Segment Start: DATA PROVIDED
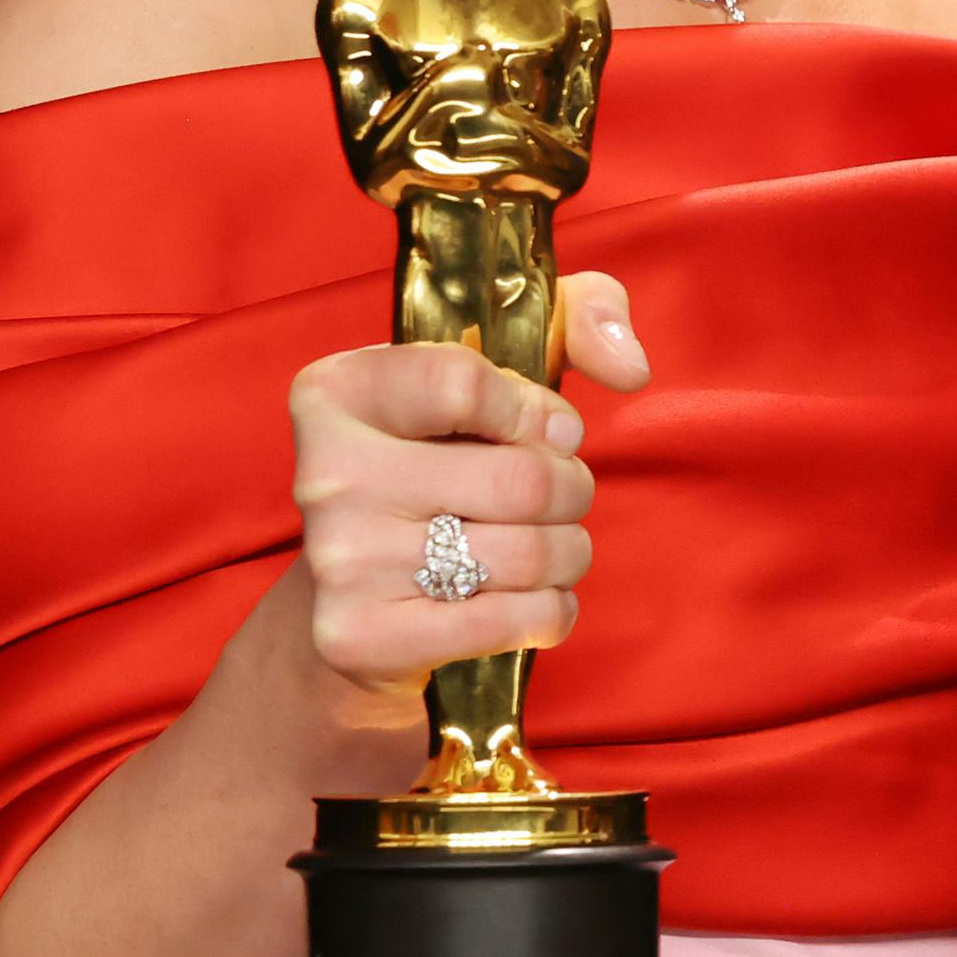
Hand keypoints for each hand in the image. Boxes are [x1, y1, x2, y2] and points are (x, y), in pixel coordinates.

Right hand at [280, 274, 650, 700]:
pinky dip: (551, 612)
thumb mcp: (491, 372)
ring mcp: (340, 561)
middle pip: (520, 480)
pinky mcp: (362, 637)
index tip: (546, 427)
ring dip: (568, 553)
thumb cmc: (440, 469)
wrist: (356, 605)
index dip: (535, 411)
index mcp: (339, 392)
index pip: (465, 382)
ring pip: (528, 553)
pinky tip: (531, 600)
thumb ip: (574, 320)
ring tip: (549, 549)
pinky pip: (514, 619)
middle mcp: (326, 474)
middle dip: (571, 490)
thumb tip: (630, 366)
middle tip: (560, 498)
Segment End: DATA PROVIDED
#### TASK DESCRIPTION
Copy exactly the lines that run from the one with "wrist: (356, 605)" to the last line of the material, including both.

#### EXERCISE OUTPUT
wrist: (356, 605)
index dip: (535, 411)
index mcp: (339, 392)
index pip: (465, 382)
ring pip: (528, 553)
pinky tip: (531, 600)
thumb ip: (574, 320)
ring tip: (549, 549)
pinky pip: (514, 619)
middle mcp: (326, 474)
middle dip: (571, 490)
thumb tip: (630, 366)
middle tip: (560, 498)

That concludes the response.